Now, it seems that the 34-year-old is healed. Or at least, she has recovered well enough to be ready to shed light on the divorce.
In an inteview with Hits Daily Double, Lambert recalled telling her manager, Marion Kraft, that she was not going to talk about Shelton and his girlfriend, Gwen Stefani. However, when she did agree to be interviewed back then, the first question that was asked was about Shelton’s new partner.
"When the music was out, people had listened, I got on the phone for the first interview. First question was, 'How do you feel about Gwen?'" Miranda Lambert recounted. "I hung up. I told Marion, I just can't do this. What was in the music was real, and I wanted people to get it from that. Take from it what they would. Then if I needed to talk, I would. But I haven't really. Until now."

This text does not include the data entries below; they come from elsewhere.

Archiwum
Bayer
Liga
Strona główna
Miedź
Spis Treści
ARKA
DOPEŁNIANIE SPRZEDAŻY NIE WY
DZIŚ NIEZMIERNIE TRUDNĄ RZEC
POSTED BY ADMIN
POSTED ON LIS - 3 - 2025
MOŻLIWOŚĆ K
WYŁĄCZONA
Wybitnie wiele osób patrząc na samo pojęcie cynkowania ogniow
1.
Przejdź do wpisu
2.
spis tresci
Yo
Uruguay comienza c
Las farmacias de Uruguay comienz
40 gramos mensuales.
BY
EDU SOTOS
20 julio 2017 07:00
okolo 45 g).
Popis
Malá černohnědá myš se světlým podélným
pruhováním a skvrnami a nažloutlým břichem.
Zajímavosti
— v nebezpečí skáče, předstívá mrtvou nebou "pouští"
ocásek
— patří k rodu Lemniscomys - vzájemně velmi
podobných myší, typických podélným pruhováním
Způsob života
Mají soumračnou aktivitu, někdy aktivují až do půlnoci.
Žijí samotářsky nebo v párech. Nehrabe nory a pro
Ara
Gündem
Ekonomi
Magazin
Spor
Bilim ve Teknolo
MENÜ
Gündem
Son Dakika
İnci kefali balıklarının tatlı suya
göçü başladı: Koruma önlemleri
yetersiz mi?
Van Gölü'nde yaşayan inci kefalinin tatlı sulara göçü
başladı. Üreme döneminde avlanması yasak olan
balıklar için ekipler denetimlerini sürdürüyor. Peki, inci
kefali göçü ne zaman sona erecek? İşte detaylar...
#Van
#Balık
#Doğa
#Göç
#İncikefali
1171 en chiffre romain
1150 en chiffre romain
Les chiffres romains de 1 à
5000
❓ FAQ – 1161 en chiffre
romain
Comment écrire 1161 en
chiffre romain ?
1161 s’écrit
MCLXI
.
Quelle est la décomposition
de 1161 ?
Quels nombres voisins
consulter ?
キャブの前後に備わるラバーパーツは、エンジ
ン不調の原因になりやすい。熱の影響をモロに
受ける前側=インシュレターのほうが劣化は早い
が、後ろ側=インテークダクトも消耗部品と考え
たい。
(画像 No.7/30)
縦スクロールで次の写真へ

“Tin Man,” one of the songs on her 2016 album "The Weight of These Wings," is apparently about Shelton. The single is quite a treat jerker as the lyrics describe what it feels like to go through a breakup. The emotion felt in this piece cuts through to the heart of the listener, which was why the single was crowned song of the year at the ACM awards 2017.
During the ceremony in April of that year, Miranda Lambert performed an acoustic version of the song, which left some audience members in tears. The crowd was deathly quiet during the performance but roared after it, giving the country singer a standing ovation for such a moving display.
Lambert said that her 2016 album helped her get through the divorce at the time, putting her pain into words and melody. She told Taste Country in 2017 that the album was her diary for the couple of years following her divorce from Shelton.
“It was going to be hell, and I’d already been through hell. It was hell putting it on paper, putting my words on paper. So I didn’t want to rehash,” Miranda Lambert said. “I’d finally gotten to a place where I wasn’t sad anymore. All the sad moments were there; all the truths were right in those songs. All you had to do was listen. I didn’t need to say anything.”